• **Actions to take**:
1) List each exhibit that Petitioner placed into evidence according to the contested case order below, with its number and description.
2) What monetary penalty does the contested case order below impose against William Blaylock and AAA Entertainment Corp.?

• **Document segment**:
--- START ---
Respondents advance several arguments. First, they argue the Department failed to comply with the Administrative Procedures Act and the Revenue Procedures Act which requires dismissal of the violation. Second, they argue they had "employee" arrangements with customers which satisfied the requirements of 27 S.C. Code Ann. Regs. 117-190 (Supp. 1996), requiring dismissal of the violation at issue. Third, they argue the Regulation is beyond the Department's authority to promulgate regulations and is therefore invalid and unenforceable.

After timely notice to the parties, a contested case hearing was held at the Administrative Law Judge Division ("Division") offices, Columbia, South Carolina.

Based upon a thorough review of the record, and proposed orders from all parties, the relevant and probative evidence and applicable law as set forth hereafter, I conclude that the Respondents, William Blaylock, d/b/a Northridge Driftwood and AAA Entertainment Corp., d/b/a AAA Amusements, have violated S.C. Code Ann. § 12-21-2804(A) and 27 S.C. Code Ann. Regs. 117-190 on March 26, 1996 and that the licenses on the machines located in the game rooms in question must be revoked. I also find that a fine is warranted in this case and impose a $3,000.00 monetary penalty against the Respondents William Blaylock, d/b/a Northridge Driftwood and AAA Entertainment Corp., d/b/a AAA Amusements. Finally, I find that the violations against AAA Entertainment Corp, d/b/a AAA Amusements, and Tropics, Inc., d/b/a Mickey's Pub, for failure to have required firewalls, must be dismissed. Accordingly, no penalty shall be imposed against Tropics, Inc., d/b/a Mickey's Pub.

EVIDENCE


Without objection, Petitioner placed into evidence the following exhibits:

Exhibit 1: Department's Amended Final Determination dated July 23, 1997.

Exhibit 2: Respondent's Request for a contested case hearing dated July 18, 1997.

Exhibit 3: Diagram Depicting the Location as of March 26, 1997.

Exhibit 4: Photographs Taken at the Location on March 26, 1997.

Exhibit 5: Coin Operated Device Applications for the Class III licenses at issue.

Exhibit 6: Retail License Applications for the Game Rooms at Issue.

Exhibit 7: Proposed Assessment Report and Revenue Officer Worksheet.

Exhibit 8: S.C. Revenue Procedure 97-2.

FINDINGS OF FACT

Having carefully considered all testimony and arguments presented at the hearing and taking into account the credibility of the witnesses, accuracy of the evidence and reviewing all of the exhibits carefully, I make the following findings by a preponderance of the evidence:

1. This Division has personal and subject matter jurisdiction.

2. Notice of the date, time, place and nature of the hearing was timely given to all parties.

3. On March 26, 1996, each Respondent operated a video game business within one building structure located at 13 Northridge Plaza, Hilton Head, South Carolina. This structure contained four open video gaming rooms licensed to William Blaylock, d/b/a Northridge Driftwood, Tropics, Inc., d/b/a Mickey's Pub, AAA Entertainment Corp., d/b/a AAA Amusements, and McNickel's Inc., d/b/a McNickel's Sales and Service, respectively (See Petitioner's Exhibits 6-1 through 6-7 and 7-2, 7-4).
--- END ---
• **Data provided**:
--- START ---
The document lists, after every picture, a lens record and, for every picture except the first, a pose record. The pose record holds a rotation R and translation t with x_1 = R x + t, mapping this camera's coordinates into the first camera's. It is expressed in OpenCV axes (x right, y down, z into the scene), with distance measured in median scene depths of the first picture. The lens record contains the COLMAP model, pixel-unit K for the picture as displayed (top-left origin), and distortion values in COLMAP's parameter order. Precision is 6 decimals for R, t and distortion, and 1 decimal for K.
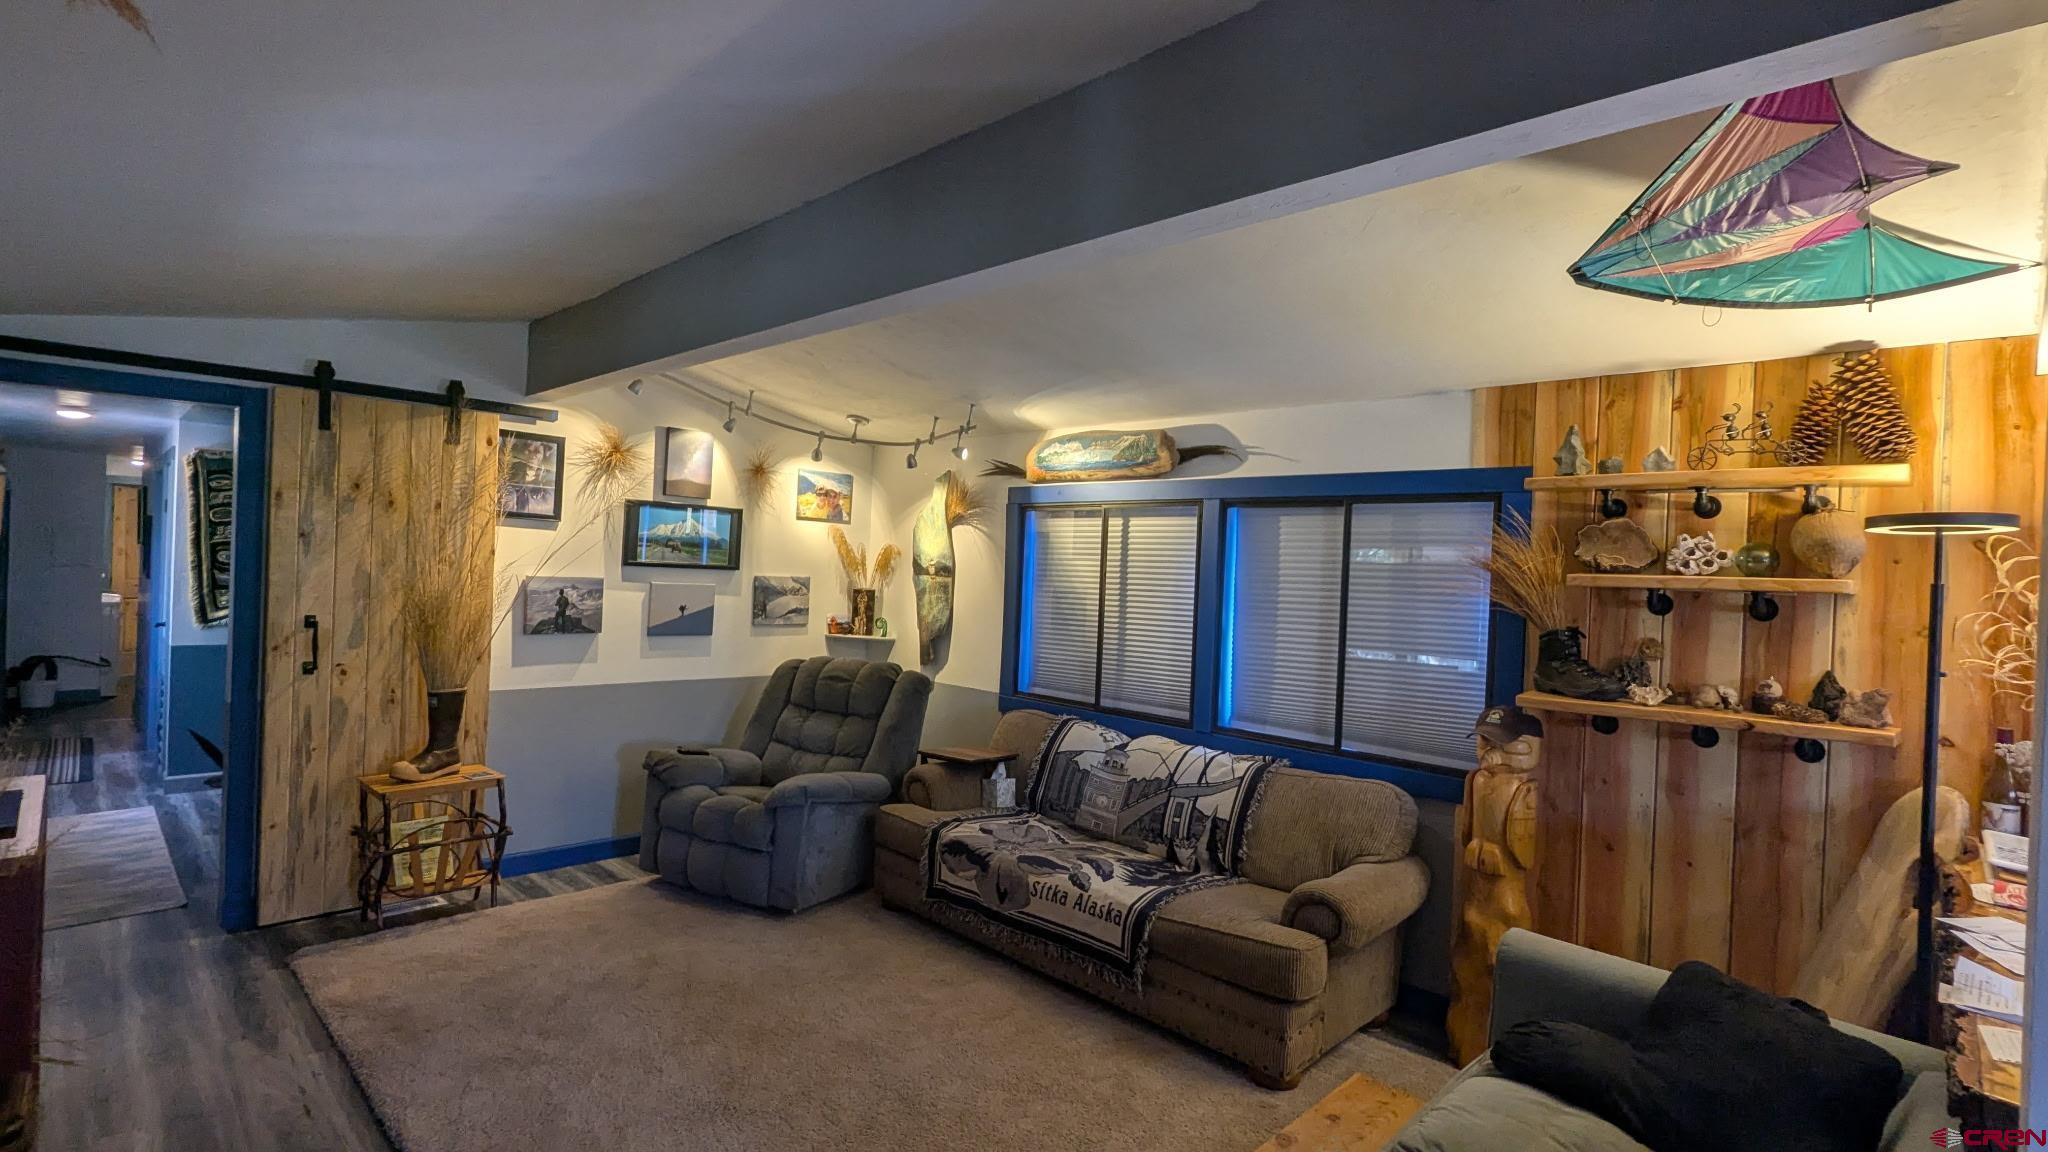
--- END ---
• **Answers to the tasks**:
1)
Exhibit 1: Department's Amended Final Determination dated July 23, 1997.
Exhibit 2: Respondent's Request for a contested case hearing dated July 18, 1997.
Exhibit 3: Diagram Depicting the Location as of March 26, 1997.
Exhibit 4: Photographs Taken at the Location on March 26, 1997.
Exhibit 5: Coin Operated Device Applications for the Class III licenses at issue.
Exhibit 6: Retail License Applications for the Game Rooms at Issue.
Exhibit 7: Proposed Assessment Report and Revenue Officer Worksheet.
Exhibit 8: S.C. Revenue Procedure 97-2.

2) A $3,000.00 monetary penalty.